[ACTIVITY LIST]
A. Decide whether each statement below agrees with the text on securing end nodes. For each, answer yes or no and quote the words of the text that decide it. (i) In AES, one key is used for both encryption and decryption. (ii) The text recommends a symmetric encryption algorithm over an asymmetric one. (iii) For a long time, edge security concerned most companies.
B. Which coding standards does the text on securing end nodes give as examples to follow?
C. Pick up the text on securing end nodes against threats after its last sentence and continue it.

[READING PASSAGE]
· · ·

So, how do we ensure that deploying such devices does not compromise network security and user privacy?
Protection against threats
For a long time, edge security was a concern of only a handful of companies. The archaic assumption that security precautions are not required in simple devices is not applicable anymore. Today, end nodes must have security by default, and privacy by design.
With that in mind, let’s look at some best practices to secure end nodes against threats:
- Hardware Protection
Device engineers are now addressing the issue of hardware security. End nodes are now read/write-protected, extra communication channels are disabled, and the device has been made more robust to identify hardware fuzzing.
- Firmware/Software Protection
A secure firmware should execute predictably and operate correctly. It should have minimal exploitable vulnerabilities and no malicious logic. Additionally, it should resist or tolerate known attacks and should recover quickly from such attacks. It is recommended to follow a coding standard such as MISRA C, AUTOSAR, etc. and review the software. Static code analysis and dynamic testing tools come in handy for such tasks. Safe software practices, like the ones mentioned above, can protect hardware devices which are prone to physical attacks.
- Managing Encryption
Today, many device brochures often boast of AES-128 payload encryption. But is this enough? Despite all sorts of encryption, security can be breached.
This video shows how a $100 kit is being used to retrieve AES keys stored in the device, by analyzing the clock glitches and power consumption analysis.
It is always recommended to use an asymmetric encryption algorithm over a symmetric one.
AES or Advanced Encryption Standard is one such example of symmetric encryption. In AES, a single key is used for both encryption and decryption. If there is a security breach on the device and the key gets exposed, this may lead to a security breach at the server-end as well.

· · ·

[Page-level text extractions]
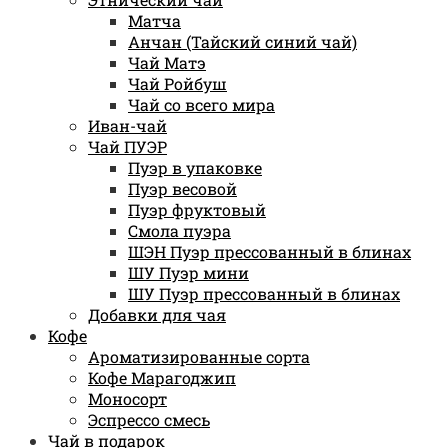
Матча
Анчан (Тайский синий чай)
Чай Матэ
Чай Ройбуш
Чай со всего мира
Иван-чай
Чай ПУЭР
Пуэр в упаковке
Пуэр весовой
Пуэр фруктовый
Смола пуэра
ШЭН Пуэр прессованный в блинах
ШУ Пуэр мини
ШУ Пуэр прессованный в блинах
Добавки для чая
Кофе
Ароматизированные сорта
Кофе Марагоджип
Моносорт
Эспрессо смесь
Чай в подарок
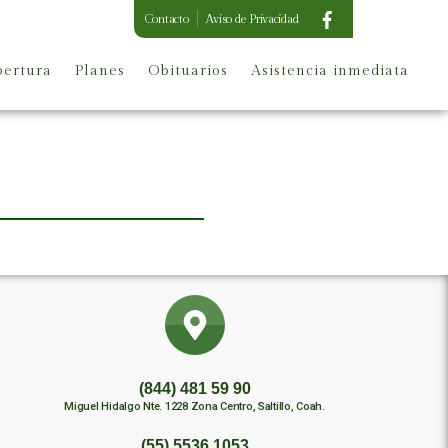
Contacto
Aviso de Privacidad
ertura
Planes
Obituarios
Asistencia inmediata
(844) 481 59 90
Miguel Hidalgo Nte. 1228 Zona Centro, Saltillo, Coah.
(55) 5536 1053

· · ·

[SOLVED TASKS]
A.
(i) Yes: "In AES, a single key is used for both encryption and decryption."
(ii) No: "It is always recommended to use an asymmetric encryption algorithm over a symmetric one."
(iii) No: "For a long time, edge security was a concern of only a handful of companies."

B. MISRA C and AUTOSAR.

C.
On the other hand, asymmetric encryption uses two keys (public and private) to boost security. RSA (Rivest–Shamir–Adleman) uses this type of encryption. It should also be noted that the method of implementing the encryption on the device is as important as the type of encryption itself. Several security ICs with dedicated AES/TLS (Transport Layer Security)/RSA encryption hardware are available today, to provide additional security against side-channel attacks.
- Managing Keys
No matter how strong your encryption is, if the keys are exposed, the system will be compromised. Keys should always be stored in a secure location of the memory. In the absence of such a feature in the selected processor, an embedded secure element (eSE) can be used. With the launch of Arm Cortex M33 secure processors, TrustZone security technology is now accessible to more and more Original Equipment Manufacturers (OEMs). Trusted Execution Environment (TEE) can be used to run sensitive portions of the code like payload encryption and Personal Identifiable data processing.
- Individually Identifiable Devices
The unique identity of each device in the network should be managed well, and single-use tokens should be allocated to the device for communication. Firmware Over-the-Air updates should be digitally signed and verified before being flashed.
Device security is no longer an optional, add-on feature. Devices should be developed to provide security by default and privacy by design. Threat modeling and security tests should be incorporated into the architectural design and development cycle. It is also important to remember that a system is never 100% secure. It can always be hacked.
Therefore, it is imperative to constantly review all the threats and corresponding security measures, when deploying cloud-connected devices. Every day, thousands of new devices become a part of this ecosystem. From location trackers to industrial actuators, IoT is the future, but good security practices are a must to protect it very well.